Do you see the difference? Now you, as a reader, have a greater understanding of what this author means by his change in understanding of the purpose of research, because you have a concrete example of his or her experiences. Thus, anecdotal evidence can be very key when approaching a genre other than the traditional research paper. The trick is to come up with an anecdote that is concise (determine how much of the story is necessary to support your point and then cut it down into a coherent anecdote, which is short by nature) and that directly relates to your claim.

The Hypothetical Example

A hypothetical example is a “for instance” for your reader—a potential instance or example that might illustrate your claim in action. Such an example will often follow one of the following phrases or abbreviations: “for instance,” “for example,” “i.e.,” or “e.g.,” though the latter two, realize, will only follow a comma and will not start a new sentence as could “for instance” or “for example.” Be careful with hypothetical examples: they must be realistic and must directly connect with your claim. For instance (see?), consider the following claim and ensuing hypothetical example:

I view abortion as wrong because of the effects it has on women. Consider, for instance, what would happen to a young mother who had an abortion: she would likely be forever plagued with guilt because of the heinous nature of her action.

While there is more going on with this piece than just an abused hypothetical example (e.g., value-laden language), let’s focus on what’s not working in terms of the method of support. The first sentence in this example is the author’s claim; the second sentence is a hypothetical example. Though the reader might understand the author having strong views regarding abortion, he or she might question the author’s logic: Will a woman who’s had an abortion necessarily experience guilt? Alternatively, is this just a hypothetical example that’s been crafted to suit the author’s purpose (in a manipulative way)? A hypothetical example has to be fair to the situation, claim, and reader. Consider the following revised hypothetical example:

I view abortion as wrong because of the effects it has on women. Consider, for instance, what might happen to a young mother after going through an abortion: after the loss of a child, many mothers experience a combination of guilt and remorse; after an abortion, a mother may experience this same set of feelings, which could lead to depression or chronic anxiety.

Because of the sensitivity of many people to this issue, it’s important to craft a hypothetical example that is both logical and sensitive to those who might disagree with you, if you were this writer. You may choose to be more assertive with your hypothetical example, but just make sure it’s appropriate to do so given the material or topic with which you’re working. Ultimately, though, the example should serve a specific purpose and should be directly related to the claim preceding it.
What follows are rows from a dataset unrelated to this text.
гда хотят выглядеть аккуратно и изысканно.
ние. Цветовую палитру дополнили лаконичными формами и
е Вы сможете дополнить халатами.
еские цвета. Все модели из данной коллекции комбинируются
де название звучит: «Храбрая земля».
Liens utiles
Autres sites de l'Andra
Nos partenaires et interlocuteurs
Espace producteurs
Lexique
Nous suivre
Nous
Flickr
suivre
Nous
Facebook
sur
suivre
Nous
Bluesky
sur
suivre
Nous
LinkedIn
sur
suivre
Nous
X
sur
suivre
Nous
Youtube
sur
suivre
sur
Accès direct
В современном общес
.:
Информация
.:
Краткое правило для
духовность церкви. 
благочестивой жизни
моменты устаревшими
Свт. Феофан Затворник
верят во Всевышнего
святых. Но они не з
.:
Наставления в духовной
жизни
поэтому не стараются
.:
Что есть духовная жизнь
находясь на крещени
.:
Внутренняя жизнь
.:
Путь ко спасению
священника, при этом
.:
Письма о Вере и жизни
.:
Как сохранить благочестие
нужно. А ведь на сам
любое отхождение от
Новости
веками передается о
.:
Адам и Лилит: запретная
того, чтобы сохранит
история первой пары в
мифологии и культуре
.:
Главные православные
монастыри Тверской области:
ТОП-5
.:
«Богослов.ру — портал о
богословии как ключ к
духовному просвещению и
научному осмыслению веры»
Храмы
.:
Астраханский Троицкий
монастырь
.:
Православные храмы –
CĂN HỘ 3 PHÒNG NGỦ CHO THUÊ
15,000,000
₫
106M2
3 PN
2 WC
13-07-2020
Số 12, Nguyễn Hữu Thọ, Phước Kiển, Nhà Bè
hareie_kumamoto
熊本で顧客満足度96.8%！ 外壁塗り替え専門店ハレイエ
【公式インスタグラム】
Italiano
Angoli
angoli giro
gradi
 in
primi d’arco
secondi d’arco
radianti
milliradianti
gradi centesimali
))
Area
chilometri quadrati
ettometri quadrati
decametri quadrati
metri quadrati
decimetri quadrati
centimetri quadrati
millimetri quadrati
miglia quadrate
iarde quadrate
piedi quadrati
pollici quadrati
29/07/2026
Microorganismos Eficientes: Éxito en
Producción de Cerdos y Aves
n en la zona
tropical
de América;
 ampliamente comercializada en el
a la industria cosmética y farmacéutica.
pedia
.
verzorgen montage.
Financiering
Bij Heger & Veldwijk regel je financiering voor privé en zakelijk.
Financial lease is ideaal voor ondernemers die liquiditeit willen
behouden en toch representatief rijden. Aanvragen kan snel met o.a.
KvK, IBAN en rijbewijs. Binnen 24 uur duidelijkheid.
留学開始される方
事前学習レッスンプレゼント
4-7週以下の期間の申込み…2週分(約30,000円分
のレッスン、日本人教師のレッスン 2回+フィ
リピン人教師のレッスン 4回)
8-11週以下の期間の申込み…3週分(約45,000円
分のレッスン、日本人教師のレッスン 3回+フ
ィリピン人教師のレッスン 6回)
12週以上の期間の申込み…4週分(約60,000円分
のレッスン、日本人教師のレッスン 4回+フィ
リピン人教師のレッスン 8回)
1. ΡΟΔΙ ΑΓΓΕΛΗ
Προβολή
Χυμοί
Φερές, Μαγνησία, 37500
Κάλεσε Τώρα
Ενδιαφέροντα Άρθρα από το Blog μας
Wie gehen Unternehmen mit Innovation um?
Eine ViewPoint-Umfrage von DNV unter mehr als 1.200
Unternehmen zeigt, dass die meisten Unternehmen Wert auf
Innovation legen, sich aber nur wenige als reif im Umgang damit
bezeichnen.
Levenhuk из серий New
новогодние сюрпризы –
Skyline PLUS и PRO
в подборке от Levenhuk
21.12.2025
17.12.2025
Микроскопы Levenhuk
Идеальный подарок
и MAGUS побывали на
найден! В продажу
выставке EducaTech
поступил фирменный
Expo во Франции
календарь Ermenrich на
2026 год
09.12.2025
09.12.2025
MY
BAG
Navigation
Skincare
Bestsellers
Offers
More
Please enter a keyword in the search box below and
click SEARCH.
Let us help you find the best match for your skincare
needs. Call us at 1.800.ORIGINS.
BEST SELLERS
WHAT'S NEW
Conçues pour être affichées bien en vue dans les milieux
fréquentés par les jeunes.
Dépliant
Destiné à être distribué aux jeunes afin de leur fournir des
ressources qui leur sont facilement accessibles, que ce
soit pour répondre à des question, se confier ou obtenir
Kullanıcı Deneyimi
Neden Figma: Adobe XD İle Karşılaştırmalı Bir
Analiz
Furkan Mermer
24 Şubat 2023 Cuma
As you can see, the term “evidence” encapsulates much more than just source material—it can include more creative types of support like anecdotes and hypothetical examples. Though these forms of support may spark your creative juices, it’s important to remember that the focus should still be on your claims, not on your support. Be careful not to tangent! You don’t want to lead your reader astray. So if I started to tell a story now about that time finger got caught in a door and it hurt and was awful and I just went on and on about it, what would be the thing you, as a reader, most remember?


Craft either an anecdote or a hypothetical example, depending on which you determine would be most effective, for the following claims (be creative—even if you haven’t directly experienced one of these things, experiment a little):

Many high school students spend their summers working so that they can save up enough money to buy a coveted item.

As a writer, it’s important to consider the specificities of the prompt provided by one’s teacher.

Every region in the country experiences a fad, and my state is no different.

The voting age should be reduced to sixteen because sixteen-year-olds are capable of making important decisions.